**Exercices:**
a – Répondez aux questions suivantes d'après l'entretien sur la C3 R5 :
(i) Combien de jokers sont accordés sur les 24 premiers mois après l'homologation ?
(ii) Sur le bitume, dans quel sens la jambe de force avant est-elle inclinée ?
(iii) À quelle date a eu lieu le premier roulage ?
b – Relevez dans l'entretien sur la C3 R5 tous les terrains spécifiques cités pour peaufiner les réglages.
c – Poursuivez l'entretien sur la C3 R5 à partir de sa dernière phrase.

**Extrait à lire:**
INTERVIEW FRANÇOIS WALES
Directeur Développement Véhicules Compétition Clients
« ON EST REPARTIS D’UNE FEUILLE BLANCHE »
Quel était le cahier des charges de la C3 R5 ?
L’idée était clairement de repartir d’une feuille blanche. Avec pour objectifs qu’elle soit évidemment fiable et performante, dans un contexte où le niveau de la catégorie R5, déjà très élevé il y a un an et demi lorsque nous avons débuté le développement, ne cesse de grimper, avec l’arrivée de nouveaux concurrents.
Quels sont les défis imposés par cette catégorie R5 ?
Ils sont multiples. À commencer par le fait d’avoir très peu de marge de manœuvre (5 jokers sur les 24 premiers mois, 5 autres ensuite) une fois la voiture homologuée. Il faut donc qu’elle soit bien née d’entrée. De même, au niveau des trains roulants, le nombre d’interfaces possibles est très limité. Or nous nous sommes donnés pour contrainte ambitieuse d’optimiser à la fois la version asphalte et son homologue terre, en optant pour des épures différentes. Sur le bitume, la jambe de force avant est inclinée vers l’arrière, tandis qu’elle est penchée vers l’avant sur la terre. Nous sommes les seuls à avoir procédé ainsi, et autant c’est assez facile à faire en WRC, autant ça l’est beaucoup moins en R5 ! Enfin, concernant le moteur, le couplage bride / pop-off rend ces mécaniques particulièrement compliquées : tout le monde a à peu près la puissance et le couple nécessaire au banc moteur, mais les différences se font ensuite en rallye, lorsque l’altitude, la température varient, ainsi que dans toutes les phases transitoires. C’est la raison pour laquelle nous avons investi dans une gestion électronique beaucoup plus poussée, avec une mise au point plus lourde, mais qui nous a donné de très bons résultats.
Comment s’est passé le développement ?
Si le timing global nous laissait très peu de marge d’erreurs, tout s’est très bien passé. Nous avons commencé à plancher sur un avant-projet fin 2016, avant de réellement débuter l’étude sur la base de la C3 en janvier 2017, pour un premier roulage début septembre 2017. Depuis, nous n’avons pas connu le moindre souci sur aucun organe majeur, les endurances moteur se sont déroulées sans encombre, et nous arrivons à un kilométrage qui commence à être raisonnable. Nous avons roulé à peu près sur tous les types d’asphalte et défini un bon set-up de base. Idem pour la terre, où nous avons fréquenté une belle variété de bases d’essais. Nous allons désormais profiter de cette année pour peaufiner nos réglages sur des terrains spécifiques type Monte-Carlo, Suède, Finlande, Grande-Bretagne ou Allemagne.

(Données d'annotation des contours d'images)
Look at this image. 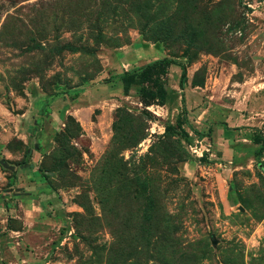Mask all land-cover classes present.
<instances>
[{
  "label": "rangeland",
  "instance_id": "obj_1",
  "mask_svg": "<svg viewBox=\"0 0 264 264\" xmlns=\"http://www.w3.org/2000/svg\"><path fill=\"white\" fill-rule=\"evenodd\" d=\"M163 57V103L123 94ZM263 139L264 0H0V264H264Z\"/></svg>",
  "mask_w": 264,
  "mask_h": 264
},
{
  "label": "trees",
  "instance_id": "obj_2",
  "mask_svg": "<svg viewBox=\"0 0 264 264\" xmlns=\"http://www.w3.org/2000/svg\"><path fill=\"white\" fill-rule=\"evenodd\" d=\"M174 63L175 62L172 59L163 57L161 59L151 61L136 70L122 72L121 75H118V77L122 84L123 94L127 95L132 85H138L139 93L142 96L143 103L145 105L150 104V102L154 100L163 103L165 99V89L160 80L162 75L167 73L168 67ZM126 117V110L120 107L117 108L116 120L113 123L114 134L112 136V145L127 144L126 146H130L135 144L138 140L133 138V141L127 140L126 143L119 140V131H121L122 128H125L128 124ZM165 129V132L170 134L174 130V126L167 125ZM186 136L187 135H185V137ZM254 141L256 144H259V137H257ZM261 143L262 145H260V149L264 148V139Z\"/></svg>",
  "mask_w": 264,
  "mask_h": 264
},
{
  "label": "crops",
  "instance_id": "obj_3",
  "mask_svg": "<svg viewBox=\"0 0 264 264\" xmlns=\"http://www.w3.org/2000/svg\"><path fill=\"white\" fill-rule=\"evenodd\" d=\"M154 53L155 52L153 51V49H151V50L147 49L146 54L148 56H151ZM136 58H138V57L136 56ZM132 59L135 60V58H132ZM205 150H206V152H208L209 149L205 148ZM203 152H204V150L202 152H200L199 156H201ZM4 159H6V158H4ZM27 168L30 169L28 166H27ZM30 174H31V176H30L31 181L34 180L35 178H37V175H35L34 170H32V172ZM44 186H45L44 183L35 182V181L26 182V183H24V185H22V183H21V184H18L17 188L19 189V188L23 187L22 190L17 189V191H16V189L14 187H12L13 189L11 191H9V190L7 191V193H9V194L2 197L4 202H6L7 204L8 203L12 204V202L15 203L16 201H19L20 205L24 209L23 214L21 215L22 224H23L22 230L14 229V228L6 229V231L9 232V234H11V235H22L26 231L28 232V230L31 229L36 224L35 222H37V221H35V220H41L42 212H41V210L37 211L36 209L41 208L42 210H45L49 205V201L52 200L49 193L45 191ZM9 198H12V199L9 201ZM38 206H39V208H38ZM27 213L38 214V217L33 218L34 220L33 219L30 220L26 217ZM17 244H19V242H17ZM25 261L26 260L23 259V260H21V263L20 262H13L12 264H25V263L28 264L27 261L26 262ZM1 264H6V263H1ZM9 264H11V263H9Z\"/></svg>",
  "mask_w": 264,
  "mask_h": 264
}]
</instances>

**Corrigé des exercices:**
a –
(i) 5 jokers.
(ii) Vers l'arrière.
(iii) Début septembre 2017.

b – Monte-Carlo, Suède, Finlande, Grande-Bretagne, Allemagne.

c –
Vous avez fait rouler un grand nombre de pilotes, de Stéphane Lefebvre à Yoann Bonato, en passant par Craig Breen, Kris Meeke, mais aussi Yohan Rossel, Paolo Andreucci et Simone Tempestini. Dans quel but ?
Notre conviction, c’est qu’une voiture de rallye performante doit être polyvalente. D’autant plus dans une logique de compétition clients. D’où l’intérêt de faire appel à un petit panel de pilotes pour avoir une vue complète, mais aussi aller plus vite pour comprendre les éventuels points à corriger sur la voiture, en recoupant les avis.
PIERRE BUDAR
Directeur de Citroën Racing
« Objectif titre pour Stéphane Lefebvre ! »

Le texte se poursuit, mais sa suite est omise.